3.Bölüm "Merhaba"

1.2K 45 2
                                    

3.Bölüm
"Merhaba"

 AŞKIN

     "Merhaba" dedi kalın sesiyle. Yutkundum.

     "Kimsin? Beni mi takip ediyorsun?"

     "Seni takip etmiyorum. Saçmalama. Adım Ensar." dedi ve elini uzattı. Kalbim hala son hızla atarken vücudum alev almıştı. Siyah gözleri gözlerime kesintisiz bakıyordu. Sarı saçları alnına doğru hafifçe uzamıştı. Çok yakışıklı değildi ama karizmatik duruyordu. Kalbim hala hızlı atıyordu. İçimde bir volkan patlaması olmuş ve magma tüm kalbime yayılmış gibiydi.

     "Aşkın." dedim ama elini sıkmadım. Elini cebine soktu ve omuz silkti. Dudaklarına yayılan mütevazi bir gülümseme vardı.

     "Ne olmuş aşkıma?" dedi. Ya cümleyi duymuş olmamdan ya da konuşmanın uzamasından kalbim ritmini hızlandırdı.

     "Adım bu, gerizekalı. Adım Aşkın." dedim öfkeyle. Öfkemin nedenini hiçbir zaman bilemeyecektim. Gülümsedi.

     "Size kısaca 'Aşk' diyebilir miyim?" dedi yutkundum. Gerizekalı! Aşk diyecekmiş! Peh! Onu pas geçip yanından ilerledim. Sokakta hızlı atan bir kalp ve hızlı yürüyen adımlarla ilerliyordum.

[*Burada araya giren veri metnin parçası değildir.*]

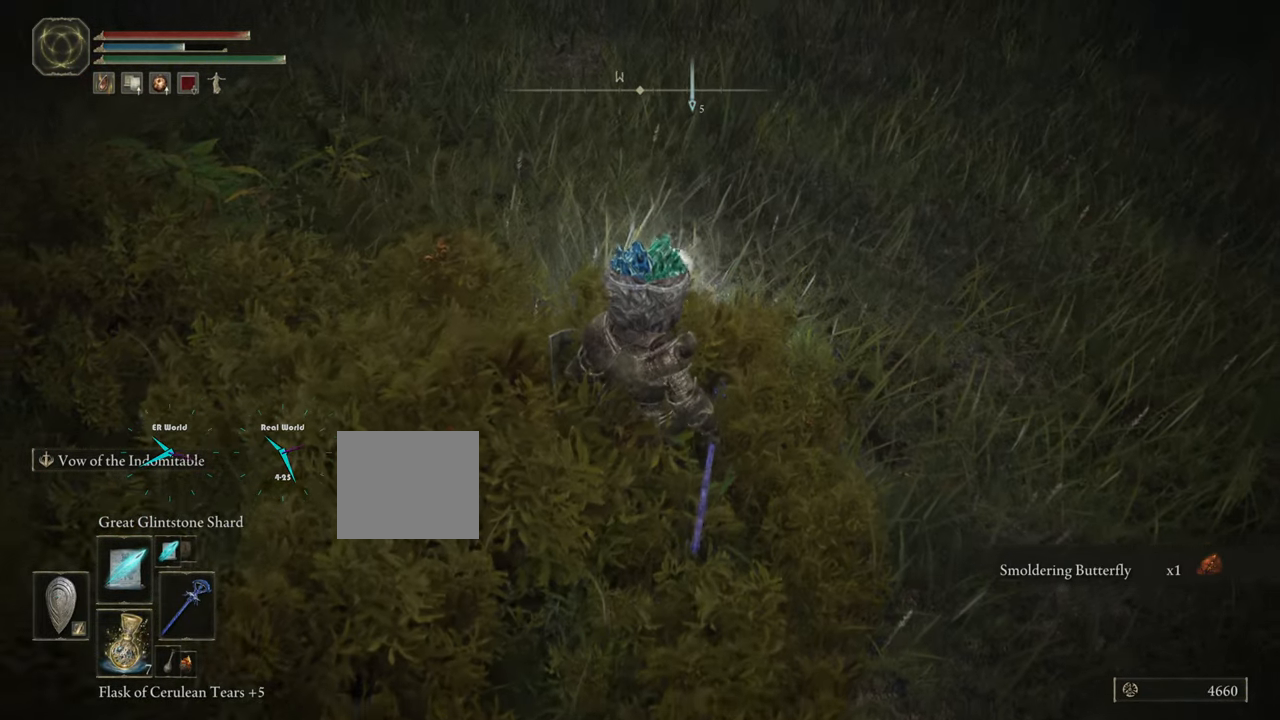
{"buttons": [], "left_stick": "up", "right_stick": "center", "events": [[467, "left_stick", "up"]]}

Önüme geçip her adını haykıran insanla böyle konuşamazdım ya. Hem kimdi o? Ne hakla bana 'Aşk' olarak seslenecekti? Karizmatik veya yakışıklı olması onu statü bakımından yükseltemezdi ya...

     Tak, tak, tak...

     Durdum. Bu ses beni normalde sakinleştiren şey olurdu fakar şuan sinirlerimi geriyordu. Hızla arkamı döndüm. Duvara dayanmış, bir ayağının tabanıyla duvara basıyordu. Kolunu dirseklerinden kırmış, kaldırmıştı. Yumruk olan elindeki işaret parmağı hafif çıkıktı ve duvara vuruyordu.

     Tak, tak, tak...

     "Neden bunu yapıyorsun?" diye bağırdım. Omuzlarını silkti. Ben gerildikçe onun rahat davranması sinirlerimle dalgaç geçmek gibiydi.

     "Senin için sorun mu teşkil ediyor Aşk?" dedi, gerildim.

      "Benim. Adım. Aşk! Değil! Aşkın!" diye bağırdım ve ekledim, " Şu lanet hareketi yapmayı bırak!"

      "Özür dilerim." dedi. Kalbime dalan hançeri görmezden gelmeye çalıştım. Gözlerime ifadesiz bakıyordu. Ya da gerçekten özür diler gibi. Bunları gerçekten yaşıyor muydum ben? Sadece gitmeliydim.

     Başımı hızla iki yana salladım ve yürümeye başladım. Onu arkamda bırakmıştım.

     Hızlı adımlarla iki sokak ilerlediğimde geriye dönüp bakma ihtiyacı hissediyordum. Ama dönmedim. Dönüp onu peşimde görsem ne yapacaktım? Ama belki…

     Lanet olsun! Yüzü gözümün önünden gitmiyordu. Siyah gözler, sarı saçlar, birazı alnında, dik erkeksi ve sert bir surat… Gözlerimi saniyeliğine kapatıp başımı salladım.

     Durak denilen yere geldiğimde derin bir nefes aldım. Artık eve gitme yolunda bir adım daha atmış olacaktım.

     “Affedersin? Geçebilir miyim?”

     Dönüp tanıdık olan yüzle karşılaştığımda nefesimi tuttum.

     “Yine mi sen ya?” diye inledim. Ayağımla yere vurdum; tak, tak, tak… Ayağıma bir bakış attı ve gülümsedi.

      "Sakin ol kızım. Sadece durakta beklemek istiyorum." dedi ve yanımdan ilerleyip, arkadaki taştan duvara sırtını yasladı. Yerimde çivi gibi kalakalmıştım. Ne oluyor burada?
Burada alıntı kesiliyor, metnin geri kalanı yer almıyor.